Due to its new premises, the SND had to leave P.O. Hviezdoslav Theatre and Malá Scéna and move its dramatic performances to the new edifice, although some plays will be performed in the historical SND building at Hviezdoslavovo Square. The SND kept this building, where it will also continue to present some of its opera and ballet pieces.

In April, SND audiences can look forward to premieres of the opera Ariadne auf Naxos by Richard Strauss, scheduled for April 27 and 28, and the new ballet, Warhol, to be premiered on April 20. A drama by Slovak author Viliam Klimáček, Kto sa bojí Beatles (With a Little Help From My Friends), premieres on April 21, and R.U.R., a play by Czech playwright Karel Čapek, will take place on April 22.
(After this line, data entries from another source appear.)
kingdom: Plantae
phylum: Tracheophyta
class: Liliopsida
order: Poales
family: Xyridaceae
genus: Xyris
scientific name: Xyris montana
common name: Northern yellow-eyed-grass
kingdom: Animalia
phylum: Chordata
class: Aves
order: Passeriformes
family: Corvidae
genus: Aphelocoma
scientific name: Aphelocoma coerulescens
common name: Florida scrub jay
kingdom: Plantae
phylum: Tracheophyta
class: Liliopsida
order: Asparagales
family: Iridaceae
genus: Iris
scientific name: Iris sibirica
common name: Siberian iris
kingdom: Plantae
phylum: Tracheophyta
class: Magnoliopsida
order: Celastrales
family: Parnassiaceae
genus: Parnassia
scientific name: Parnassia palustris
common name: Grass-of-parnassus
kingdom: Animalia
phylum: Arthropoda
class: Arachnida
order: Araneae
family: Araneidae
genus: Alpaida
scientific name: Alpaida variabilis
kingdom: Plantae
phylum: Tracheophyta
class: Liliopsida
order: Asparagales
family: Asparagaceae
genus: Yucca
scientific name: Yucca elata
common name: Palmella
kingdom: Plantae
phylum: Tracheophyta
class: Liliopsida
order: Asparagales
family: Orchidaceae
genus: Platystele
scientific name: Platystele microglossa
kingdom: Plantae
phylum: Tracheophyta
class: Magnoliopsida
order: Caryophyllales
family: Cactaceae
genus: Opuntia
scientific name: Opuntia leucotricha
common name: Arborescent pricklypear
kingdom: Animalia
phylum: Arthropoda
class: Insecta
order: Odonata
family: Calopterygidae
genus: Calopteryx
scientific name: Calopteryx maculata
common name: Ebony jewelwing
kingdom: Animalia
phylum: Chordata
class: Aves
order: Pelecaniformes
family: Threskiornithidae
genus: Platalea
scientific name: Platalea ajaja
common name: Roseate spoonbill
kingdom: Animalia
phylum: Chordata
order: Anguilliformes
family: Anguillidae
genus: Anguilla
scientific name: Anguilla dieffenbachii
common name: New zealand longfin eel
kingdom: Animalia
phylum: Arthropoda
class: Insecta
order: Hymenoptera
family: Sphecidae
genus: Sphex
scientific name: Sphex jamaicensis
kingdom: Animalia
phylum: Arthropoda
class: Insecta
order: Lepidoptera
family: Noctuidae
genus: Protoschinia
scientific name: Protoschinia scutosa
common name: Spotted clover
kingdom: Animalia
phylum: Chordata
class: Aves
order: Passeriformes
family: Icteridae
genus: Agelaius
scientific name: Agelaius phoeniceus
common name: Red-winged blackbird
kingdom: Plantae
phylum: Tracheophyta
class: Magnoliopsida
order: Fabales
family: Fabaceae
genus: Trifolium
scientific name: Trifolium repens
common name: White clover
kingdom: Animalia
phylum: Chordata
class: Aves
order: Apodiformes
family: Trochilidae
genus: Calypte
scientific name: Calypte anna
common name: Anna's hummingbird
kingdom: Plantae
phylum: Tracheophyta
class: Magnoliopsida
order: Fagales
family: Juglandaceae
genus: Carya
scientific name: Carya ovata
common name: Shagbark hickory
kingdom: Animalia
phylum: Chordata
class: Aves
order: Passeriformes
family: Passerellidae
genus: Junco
The white building, faced with travertine from the Spiš region, contains two large theatres, one smaller recital hall, rehearsal rooms, 200 offices and many other spaces. The opera and ballet theatre has a capacity of 900 seats, and there are 640 seats in the drama hall. The recital hall holds 150 to 190 spectators.

Construction on the theatre started in April, 1986. Costs were projected at 874 million Czechoslovak crowns, but rose as the construction was prolonged by 15 years to about Sk5 billion (€149.3 million).

The entire area by the Danube is now experiencing a huge construction boom. J&T has reconstructed the nearby business centre, Tower 115, and Irish developer Ballymore Properties is constructing a development to include apartments, shops, office premises, and leisure facilities.